Un nutrido grupo de obispos de los Estados Unidos, en visita ad limina, escuchaba al Papa. Benedicto XVI ha elegido un tema vitriólico para la cultura actual, el valor humano (existencial, cultural, político) del matrimonio y de la familia. Pero junto a ese tema, candente como pocos en el mundo anglosajón, el Papa saca a relucir otro de incómodo manejo para los responsables eclesiales: la educación de la afectividad.

La mayor parte de la prensa ha destacado que el Papa descendió a la arena del debate sobre el matrimonio cuando varios estados de la Unión se aprestan a votar en referéndum sobre su definición legal. Benedicto XVI detecta las poderosas corrientes culturales y políticas que tratan de alterar la definición legal del matrimonio y pide a la Iglesia que se implique abiertamente en una batalla que considera crucial para el futuro de la humanidad. Afirma que la diferencia sexual no puede considerarse irrelevante en la definición del matrimonio, ya que forma parte esencial de su naturaleza y misión. El Papa sabe que aquí tocamos el núcleo duro de la mentalidad heredada del 68, que aquí se juega la alternativa entre una cultura que reconoce el dato humano y lo sirve, y otra que pretende reinventar arbitrariamente al hombre desde el poder.

Por eso pide a los obispos un esfuerzo que sabe lleno de riesgos y costes. Porque nadie que entra hoy en esta batalla puede salir indemne, sin heridas. Pero Benedicto XVI no pide principalmente un despliegue de músculo sino un esfuerzo de la razón y una disposición al testimonio. Empezando por la propia catequesis y la formación del pueblo cristiano, que en esta materia ha dejado mucho que desear en tantos ambientes del mundo anglosajón. Asumiendo incluso el lastre que supone para la Iglesia en los Estados Unidos la cruel experiencia de los casos de abusos sexuales.

Sin embargo se ha destacado poco la segunda parte del discurso de Benedicto XVI, a mi juicio la más original. Aquí aborda la cuestión de la educación afectiva de los jóvenes, un punto que hace temblar a más de un responsable eclesial. Y lo que conmueve es que el Papa no se conforma con la exposición del discurso correcto: es necesaria una "formación del corazón" que permita reconocer la propuesta cristiana sobre la sexualidad como fuente de verdadera libertad, felicidad y cumplimiento de la vocación del hombre al amor. "No es una mera cuestión de presentar argumentos", subraya, sino de acompañar a los jóvenes en la verificación de que esta propuesta hace la vida más grande, bella y feliz. Ya podemos desgañitarnos con los principios si falta esa certeza.

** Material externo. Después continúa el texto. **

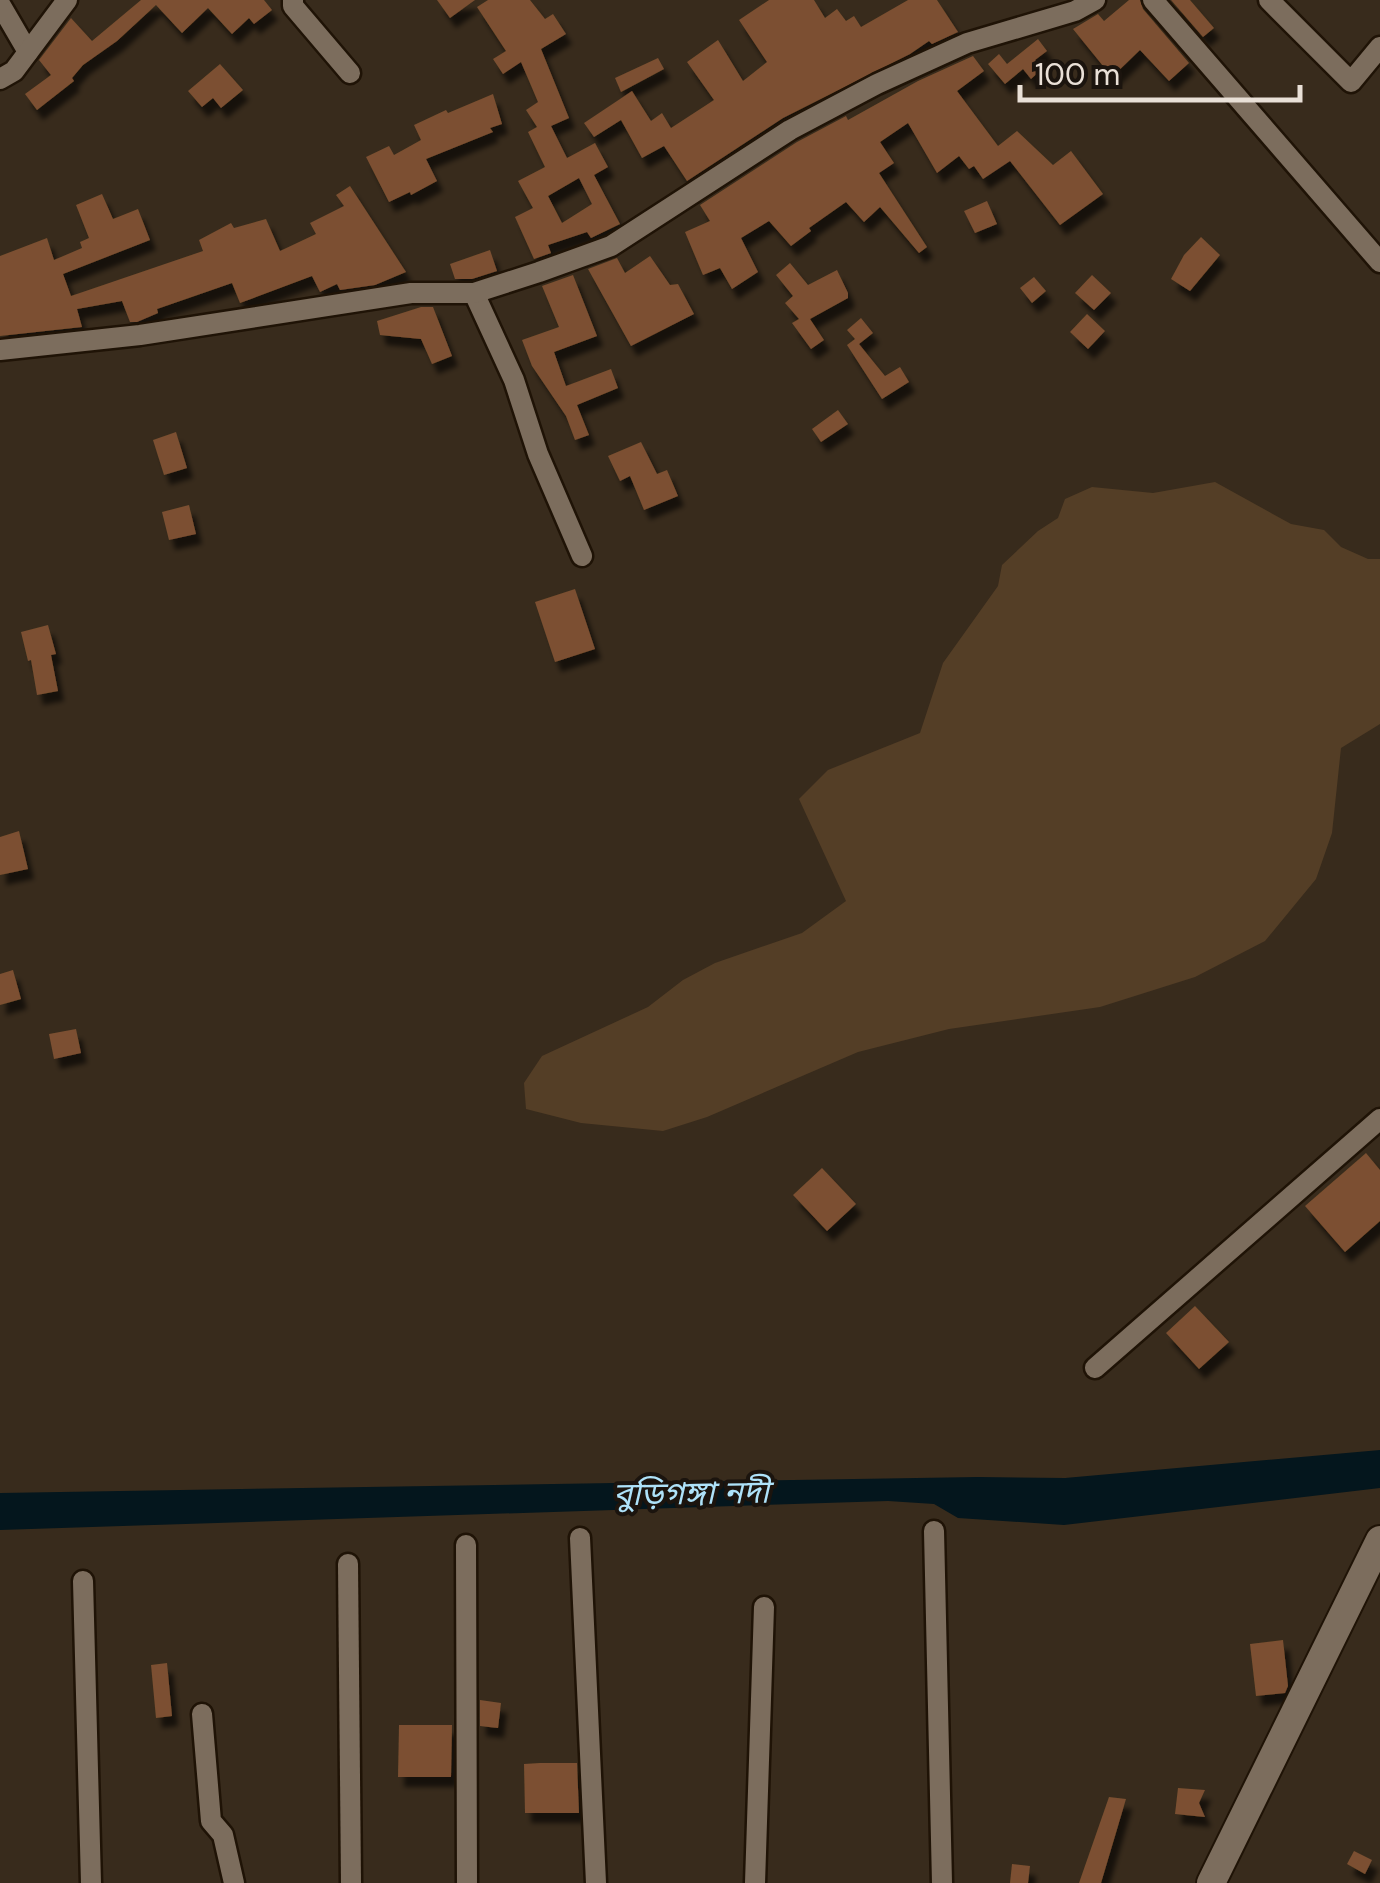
<svg xmlns="http://www.w3.org/2000/svg" width="1380" height="1883" font-family="'DM Sans','Noto Sans Bengali',sans-serif">
	<style>
		.green { fill: #543e26 }
		.water { fill: #04161d }
		.building { fill: #7b5030; fill-rule: evenodd; filter: url(#shadow) }
		.lines { fill: none; stroke-linecap: round; stroke-linejoin: round }
		.street-casing { stroke: #1f1306; stroke-width: 25 }
		.secondary-casing { stroke: #1f1306; stroke-width: 32 }
		.street { stroke: #7c6d5d; stroke-width: 20 }
		.secondary { stroke: #7c6d5d; stroke-width: 28 }
		.labels { text-anchor: middle; dominant-baseline: central; stroke-width: 8; stroke-linejoin: round; paint-order: stroke }
		.water-label { font-size: 32px; font-style: italic; fill: #aee2f9; stroke: #1b140e }
	</style>
	<defs>
		<filter id="shadow"><feDropShadow dx="6" dy="10" stdDeviation="2.5" flood-color="#0009"/></filter>
	</defs>
	<rect width="100%" height="100%" fill="#382b1c"/>
	<!-- green -->
	<polygon class="green" points="1215,482 1291,524 1324,530 1341,547 1368,559 1380,559 1380,724 1341,748 1332,833 1316,879 1265,941 1195,977 1100,1007 949,1029 858,1052 707,1117 663,1131 581,1123 526,1109 524,1083 542,1056 648,1007 683,980 715,963 802,933 846,901 799,799 828,770 920,733 943,663 998,586 1002,565 1038,531 1058,518 1065,499 1092,487 1153,493"/>
	<!-- water -->
	<polygon class="water" points="1380,1450 1380,1488 1064,1525 958,1518 934,1504 888,1501 0,1530 0,1493 978,1477 1065,1478"/>
	<!-- building -->
	<g class="building">
		<polygon points="141,0 264,0 272,10 254,24 249,18 232,34 208,8 182,33 156,5 117,41 83,65 72,78 74,81 37,110 25,94 51,75 39,60 71,18 92,41"/>
		<polygon points="437,0 475,0 450,18"/>
		<path d="M488 0H530L545 19 553 14 566 34 541 49 569 118 551 126 567 158 595 143 608 167 594 175 620 224 591 238 587 232 548 245 551 253 534 259 515 217 533 208 518 181 545 167 528 132 537 127 526 110 538 102 521 62 503 74 493 59 506 51 477 7ZM579 178 592 204 562 223 548 196Z"/>
		<polygon points="769,0 814,0 825,18 837,9 846,21 854,16 861,27 908,0 937,0 958,32 932,44 929,41 910,54 783,118 687,181 664,146 642,158 621,120 594,137 584,123 632,91 651,121 662,113 671,128 714,100 687,62 718,40 743,81 767,62 739,20"/>
		<polygon points="1129,0 1140,0 1143,9 1189,63 1169,81 1140,50 1112,77 1073,29 1098,14 1104,21"/>
		<polygon points="1171,0 1190,0 1214,28 1203,37"/>
		<polygon points="1038,39 1047,51 1035,60 1042,69 1031,79 1023,69 1005,84 988,64 999,54 1007,64"/>
		<polygon points="973,56 984,71 957,91 998,146 1017,131 1053,165 1071,151 1103,194 1060,225 1010,161 983,179 974,166 969,169 959,156 937,173 908,123 880,142 894,163 879,173 927,247 919,253 880,207 864,222 846,202 809,228 811,231 791,246 769,221 741,238 758,272 732,289 720,268 703,275 685,232 710,221 700,205 797,142 846,116 848,120 918,81"/>
		<polygon points="658,58 664,69 621,92 615,78"/>
		<polygon points="220,64 243,90 221,108 213,98 202,107 188,91"/>
		<polygon points="493,94 502,124 490,128 493,132 426,159 437,181 411,195 410,192 389,202 366,157 389,146 394,155 421,140 414,125 446,110 448,113"/>
		<polygon points="350,186 406,272 375,285 340,290 337,284 320,292 312,276 240,303 232,283 157,309 158,313 137,322 130,322 122,301 77,309 82,327 0,336 0,256 47,238 54,260 82,248 80,242 89,238 76,205 102,194 113,219 138,209 150,240 63,274 71,296 203,251 199,240 231,223 234,228 266,219 280,251 316,234 310,223 344,206 336,195"/>
		<polygon points="987,201 997,224 975,233 964,211"/>
		<polygon points="1201,237 1220,255 1190,291 1171,279 1184,255"/>
		<polygon points="490,250 497,271 472,279 455,279 450,264"/>
		<polygon points="650,256 670,285 678,284 694,314 631,346 588,269 617,258 625,273"/>
		<polygon points="790,263 808,285 837,270 848,293 848,298 810,319 824,340 811,349 792,323 799,319 785,303 793,296 776,275"/>
		<polygon points="573,275 597,336 554,352 566,386 611,369 618,388 577,405 589,435 575,440 566,416 532,366 522,340 559,327 542,286"/>
		<polygon points="1092,275 1111,293 1094,310 1075,293"/>
		<polygon points="1034,277 1046,291 1032,303 1020,288"/>
		<polygon points="421,307 433,307 452,356 432,364 421,339 380,335 377,321"/>
		<polygon points="1087,314 1105,331 1088,349 1070,332"/>
		<polygon points="861,318 873,333 859,344 885,376 900,367 909,382 882,399 847,345 855,339 847,330"/>
		<polygon points="838,410 848,424 821,442 812,429"/>
		<polygon points="176,432 187,468 164,475 153,440"/>
		<polygon points="641,442 657,474 667,470 678,496 644,510 630,476 620,481 608,456"/>
		<polygon points="189,505 196,534 169,540 162,512"/>
		<polygon points="575,589 595,649 555,662 535,602"/>
		<polygon points="48,625 56,654 51,655 58,691 37,695 31,660 28,661 21,632"/>
		<polygon points="19,831 28,869 0,875 0,837"/>
		<polygon points="13,970 21,999 0,1005 0,974"/>
		<polygon points="76,1029 81,1053 54,1059 49,1034"/>
		<polygon points="1366,1153 1380,1170 1380,1221 1345,1252 1305,1206"/>
		<polygon points="822,1168 856,1204 827,1231 793,1195"/>
		<polygon points="1195,1306 1229,1342 1199,1369 1166,1333"/>
		<polygon points="1283,1640 1288,1686 1285,1693 1256,1696 1250,1644"/>
		<polygon points="167,1663 172,1716 156,1718 151,1665"/>
		<polygon points="480,1700 501,1703 498,1728 480,1726"/>
		<polygon points="399,1725 452,1725 451,1777 398,1777"/>
		<polygon points="540,1763 577,1763 579,1813 525,1813 524,1764"/>
		<polygon points="1178,1788 1205,1790 1199,1803 1205,1817 1175,1814"/>
		<polygon points="1109,1797 1126,1799 1101,1883 1079,1883"/>
		<polygon points="1354,1851 1372,1860 1365,1874 1347,1864"/>
		<polygon points="1012,1864 1030,1866 1028,1883 1010,1883"/>
	</g>
	<g class="lines">
		<defs>
			<g id="street">
				<polyline points="293,0 293,6 350,73"/>
				<polyline points="1153,0 1380,262"/>
				<polyline points="1269,0 1351,82 1380,47"/>
				<polyline points="0,4 28,52"/>
				<polyline points="0,79 14,71 67,0"/>
				<polyline points="474,293 514,380 538,454 582,556"/>
				<polyline points="0,350 140,335 411,293 474,293 539,272 611,246 790,130 877,84 967,43 1075,11 1095,0"/>
				<polyline points="1095,1368 1380,1119"/>
				<polyline points="934,1531 942,1883"/>
				<polyline points="580,1538 596,1883"/>
				<polyline points="466,1545 467,1883"/>
				<polyline points="348,1564 351,1883"/>
				<polyline points="83,1581 91,1883"/>
				<polyline points="202,1714 211,1821 223,1835 234,1883"/>
				<polyline points="755,1883 764,1607"/>
			</g>
			<polyline id="secondary" points="1211,1883 1380,1540"/>
		</defs>
		<!-- street casing -->
		<use href="#street" class="street-casing"/>
		<!-- secondary casing -->
		<use href="#secondary" class="secondary-casing"/>
		<!-- street -->
		<use href="#street" class="street"/>
		<!-- secondary -->
		<use href="#secondary" class="secondary"/>
	</g>
	<g class="labels">
		<!-- water labels -->
		<g class="water-label">
			<text transform="translate(691 1493) rotate(-1)">বুড়িগঙ্গা নদী</text>
		</g>
	</g>
	<!-- scale -->
	<path d="M1020 85v15h280v-15" fill="none" stroke="#e9e0d7" stroke-width="5"/>
	<text x="1035" y="85" font-size="30" fill="#e9e0d7" stroke="#1b140e" stroke-width="8" paint-order="stroke">100 m</text>
</svg>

En el ambiente actual la propuesta cristiana puede ser considerada contracultural, pero su fuerza radica únicamente en su verdad humana, existencial, por tanto en que se puede probar en la propia vida. Esta es la invitación vertiginosa que lanza Benedicto XVI a padres, catequistas, sacerdotes, y todos aquellos que tienen una función educativa. Sabemos bien hasta qué punto la cuestión de la afectividad es el acantilado contra el que se estrellan tantas veces los mejores inicios de un camino cristiano. Y no sólo por las endebles razones de tantas catequesis paupérrimas, moralizantes y derrotadas de antemano. Sino por la falta de esa verificación arriesgada (¡el riesgo educativo!) a la que nos invita el Papa, que exige no sólo dispensar reglas sino implicarse en una relación en la que el testigo tiene que estar dispuesto a "pagar" con su propia vida. Y más cuando se trata de ese ángulo donde se expresa radicalmente nuestra necesidad de amar y ser amados.
Una cosa está clara: sin la experiencia de que la propuesta cristiana hace al amor más fuerte, libre y bello, veremos una y otra vez a los jóvenes perderse por el sumidero de la afectividad. Y eso es algo patético si pensamos en la promesa de Jesús: "quien me siga tendrá aquí el ciento por uno... y la vida eterna". Menos mal que Pedro nos empuja otra vez mar adentro.